D’abord, il y a deux catégories de propriétaires forestiers. Ceux qui étaient assurés, et ceux qui ne l’étaient pas. Cette assurance n’est pas obligatoire et ne couvre qu’une petite partie du sinistre, car la part de la franchise est très importante. Le très gros propriétaire, dit « industriel », tire ses revenus de sa forêt et ne peut se permettre de ne pas être assuré. Mais celui qui a hérité de la forêt de ses grands-parents n’est pas forcément assuré, lui. Ce que l’on peut dire aujourd’hui c’est que la plus grande surface boisée est assurée car il y a de très grands propriétaires. Cela ne signifie pas que la majorité des propriétaires sont assurés. Ensuite, il est trop tôt pour jauger les conséquences économiques. Si une forêt de 15 ou 20 ans a brûlé, elle aurait dû être récoltée dans 15 ans donc ce sera une perte économique plus tard. Si une forêt était à maturité, c’est une perte instantanée.

Les dommages seront-ils conséquents, aussi, pour les industries utilisant le bois comme matière première ?
Un industriel a toujours intérêt, économiquement, à s’approvisionner dans un rayon le plus proche possible de son usine. Donc celui qui est basé à Saint-Symphorien est particulièrement concerné. L’industriel basé dans le Médoc le sera moins. Par contre, il va y avoir des effets mécaniques car le bois brûlé aura une valeur fortement décotée et le bois sain, plus rare, fera mécaniquement augmenter la valeur… On peut tout de même relativiser car les incendies ont été moins catastrophiques que la tempête de 1999.

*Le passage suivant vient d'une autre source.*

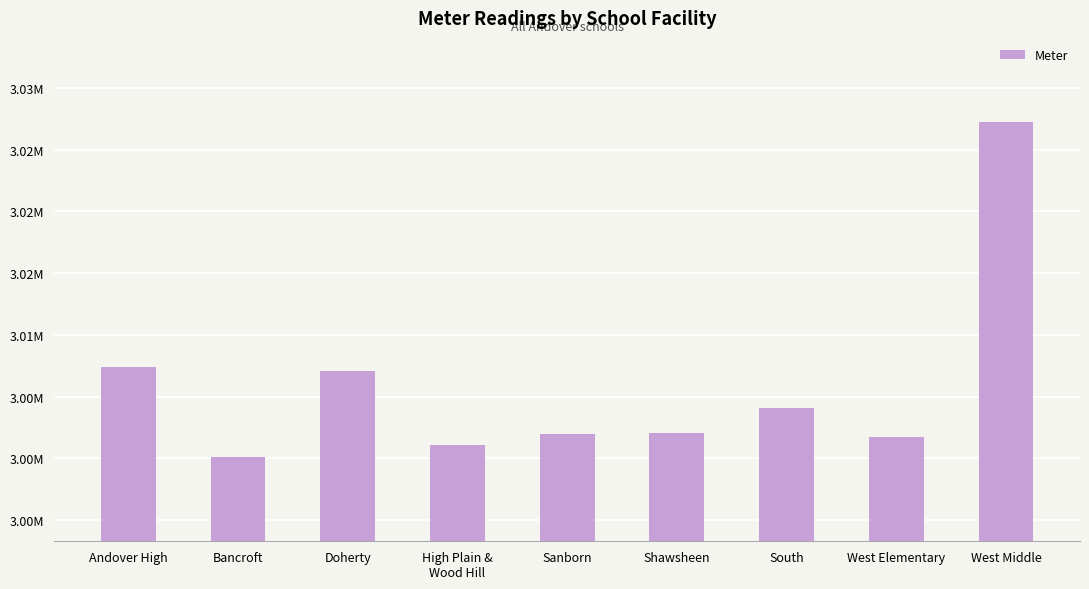

At which category does the chart reach its minimum across all series?

Bancroft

Au-delà du travail de diagnostic, quelles seront vos missions dans les semaines à venir ?
On travaille bien évidemment avec les services de l’Etat, et plusieurs réunions auront lieu en septembre sur le système d’aide au nettoyage, à la reconstitution des forêts, c’est ça qui est important. Il faut faire en sorte que les petits propriétaires ne se disent pas « j’ai tout perdu, je baisse les bras et je laisse le terrain en friche ». Désormais un débat général est lancé, il faut en tirer les enseignements et se poser les bonnes questions. Comment replanter, quelles essences, leur disposition ? De nombreux éléments seront pris en compte.